Oz emphasized that hospice and home-health have become a “key source of fraudulent activity” across the country. The task force is using data analytics, targeted investigations, and old-fashioned audits to rip out the rot. This 800-provider purge is just the opening salvo. The moratorium buys time to vet new applicants and go after the ones already in the system that don’t belong there.
What This Means for the People Who Actually Pay the Bills
Every dollar these fraudsters billed was a dollar taken straight out of the pockets of working Americans who pay into Medicare and Medicaid through payroll taxes and premiums. $1.4 billion from those 800 hospices alone is real money—money that could have gone to actual seniors who need care instead of padding the pockets of operators who gamed the system. Multiply that across the hundreds of other providers still under review and the nationwide pattern Oz described, and the savings start adding up fast.
This isn’t abstract waste. It’s the kind of industrial-scale theft that drives up premiums, crowds out legitimate care, and leaves honest taxpayers wondering why their money disappears into black holes while they struggle to cover their own doctor bills. By yanking these providers, the administration is protecting the programs for the people who actually earned the benefits. No more subsidizing ghost services and fake billing. The task force is turning Medicare and Medicaid back into safety nets instead of slush funds.
How Deep the Fraud Really Goes—And Why This Is Only the Beginning
The numbers Oz and Vance laid out point to something much bigger than 800 bad actors in Los Angeles.

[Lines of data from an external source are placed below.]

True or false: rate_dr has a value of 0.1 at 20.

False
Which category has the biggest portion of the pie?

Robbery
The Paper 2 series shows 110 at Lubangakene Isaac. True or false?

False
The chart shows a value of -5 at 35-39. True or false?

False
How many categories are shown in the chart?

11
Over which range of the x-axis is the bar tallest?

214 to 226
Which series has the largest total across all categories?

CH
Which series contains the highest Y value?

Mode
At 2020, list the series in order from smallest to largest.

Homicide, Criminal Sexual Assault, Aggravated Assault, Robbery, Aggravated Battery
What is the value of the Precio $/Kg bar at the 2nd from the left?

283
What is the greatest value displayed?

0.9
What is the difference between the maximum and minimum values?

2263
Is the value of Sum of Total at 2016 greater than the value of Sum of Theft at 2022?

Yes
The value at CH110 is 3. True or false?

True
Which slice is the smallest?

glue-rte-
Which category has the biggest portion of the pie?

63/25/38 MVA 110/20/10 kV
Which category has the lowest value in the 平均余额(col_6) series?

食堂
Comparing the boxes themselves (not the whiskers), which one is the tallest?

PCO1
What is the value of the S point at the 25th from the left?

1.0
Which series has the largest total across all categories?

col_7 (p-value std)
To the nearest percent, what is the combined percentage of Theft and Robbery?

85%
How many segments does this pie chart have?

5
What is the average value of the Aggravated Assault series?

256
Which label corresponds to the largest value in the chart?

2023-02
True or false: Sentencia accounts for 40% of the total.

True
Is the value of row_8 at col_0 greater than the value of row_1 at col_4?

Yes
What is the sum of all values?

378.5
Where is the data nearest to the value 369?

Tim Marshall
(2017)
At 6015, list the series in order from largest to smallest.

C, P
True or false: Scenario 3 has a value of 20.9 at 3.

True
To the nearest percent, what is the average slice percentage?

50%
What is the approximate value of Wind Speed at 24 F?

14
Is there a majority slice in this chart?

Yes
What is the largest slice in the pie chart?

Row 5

Oz has publicly estimated that $100 billion of theft is happening across Medicare and Medicaid combined—every year. That’s not a rounding error. That’s systemic, baked-in fraud that previous administrations either ignored or treated as the cost of doing business. The fact that almost none of the suspended providers even bothered to protest tells you everything: they knew they were scamming the system, and they knew the gravy train was finally hitting the brakes.
When the task force finishes unraveling the full picture, expect the totals to climb. The moratorium on new enrollments is designed to stop the pipeline while they audit the existing ones. Data analytics are flagging patterns that were ignored for years—ghost patients, overbilling, kickback schemes, and entire networks set up solely to harvest federal dollars. California’s deferred $1.3 billion is a warning shot to every other state that thought they could look the other way. The deeper they dig, the more fraud they’ll find, because the system was built to reward volume over verification.
The America First bottom line is straightforward: this is what real government efficiency looks like. For years taxpayers funded a Medicare and Medicaid system that treated fraud as an acceptable business expense. Vance and Oz just flipped the script. Eight hundred providers down, billions saved, and a nationwide crackdown that puts patients and payers first. The full scope of the rot is still coming into focus, but one thing is already clear: the days of writing blank checks to fraud factories are over. Taxpayers just got a seat at the table, and the fraudsters are finally being shown the door.